Transcribed page contents
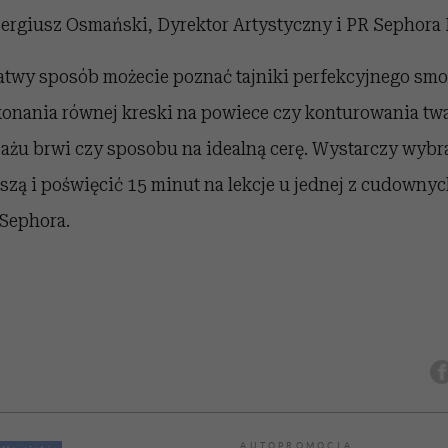
ergiusz Osmański, Dyrektor Artystyczny i PR Sephora 
łatwy sposób możecie poznać tajniki perfekcyjnego smo
konania równej kreski na powiece czy konturowania twa
jażu brwi czy sposobu na idealną cerę. Wystarczy wybr
szą i poświęcić 15 minut na lekcje u jednej z cudowny
 Sephora.
AUTOPROMOCJA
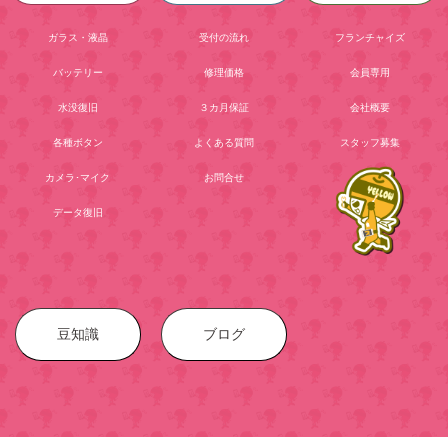
ガラス・液晶
受付の流れ
フランチャイズ
バッテリー
修理価格
会員専用
水没復旧
３カ月保証
会社概要
各種ボタン
よくある質問
スタッフ募集
カメラ･マイク
お問合せ
データ復旧
豆知識
ブログ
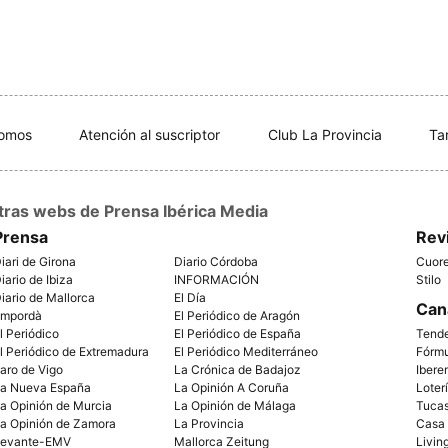
somos
Atención al suscriptor
Club La Provincia
Ta
tras webs de Prensa Ibérica Media
Prensa
Rev
iari de Girona
Diario Córdoba
Cuor
iario de Ibiza
INFORMACIÓN
Stilo
iario de Mallorca
El Día
Can
mpordà
El Periódico de Aragón
l Periódico
El Periódico de España
Tend
l Periódico de Extremadura
El Periódico Mediterráneo
Fórm
aro de Vigo
La Crónica de Badajoz
Ibere
a Nueva España
La Opinión A Coruña
Loter
a Opinión de Murcia
La Opinión de Málaga
Tuca
a Opinión de Zamora
La Provincia
Casa
evante-EMV
Mallorca Zeitung
Livin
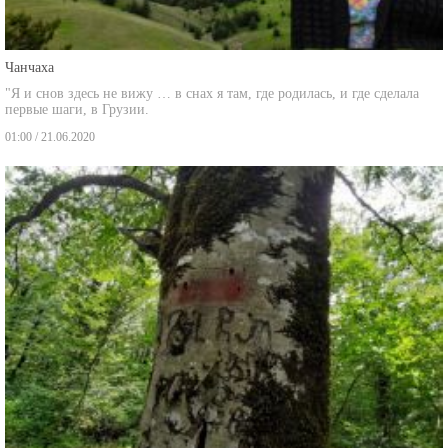
Чанчаха
"Я и снов здесь не вижу … в снах я там, где родилась, и где сделала
первые шаги, в Грузии.
01:00 / 21.06.2020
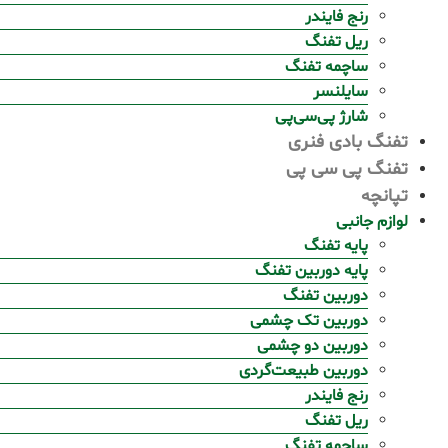
رنج فایندر
ریل تفنگ
ساچمه تفنگ
سایلنسر
شارژ پی‌سی‌پی
تفنگ بادی فنری
تفنگ پی سی پی
تپانچه
لوازم جانبی
پایه تفنگ
پایه دوربین تفنگ
دوربین تفنگ
دوربین تک چشمی
دوربین دو چشمی
دوربین طبیعت‌گردی
رنج فایندر
ریل تفنگ
ساچمه تفنگ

What needs to be done:
Copy the entries precisely, images excluded.

Solution:
ergiusz Osmański, Dyrektor Artystyczny i PR Sephora 
łatwy sposób możecie poznać tajniki perfekcyjnego smo
konania równej kreski na powiece czy konturowania twa
jażu brwi czy sposobu na idealną cerę. Wystarczy wybr
szą i poświęcić 15 minut na lekcje u jednej z cudowny
 Sephora.
AUTOPROMOCJA
ガラス・液晶
受付の流れ
フランチャイズ
バッテリー
修理価格
会員専用
水没復旧
３カ月保証
会社概要
各種ボタン
よくある質問
スタッフ募集
カメラ･マイク
お問合せ
データ復旧
豆知識
ブログ
somos
Atención al suscriptor
Club La Provincia
Ta
tras webs de Prensa Ibérica Media
Prensa
Rev
iari de Girona
Diario Córdoba
Cuor
iario de Ibiza
INFORMACIÓN
Stilo
iario de Mallorca
El Día
Can
mpordà
El Periódico de Aragón
l Periódico
El Periódico de España
Tend
l Periódico de Extremadura
El Periódico Mediterráneo
Fórm
aro de Vigo
La Crónica de Badajoz
Ibere
a Nueva España
La Opinión A Coruña
Loter
a Opinión de Murcia
La Opinión de Málaga
Tuca
a Opinión de Zamora
La Provincia
Casa
evante-EMV
Mallorca Zeitung
Livin
Чанчаха
"Я и снов здесь не вижу … в снах я там, где родилась, и где сделала
первые шаги, в Грузии.
01:00 / 21.06.2020
رنج فایندر
ریل تفنگ
ساچمه تفنگ
سایلنسر
شارژ پی‌سی‌پی
تفنگ بادی فنری
تفنگ پی سی پی
تپانچه
لوازم جانبی
پایه تفنگ
پایه دوربین تفنگ
دوربین تفنگ
دوربین تک چشمی
دوربین دو چشمی
دوربین طبیعت‌گردی
رنج فایندر
ریل تفنگ
ساچمه تفنگ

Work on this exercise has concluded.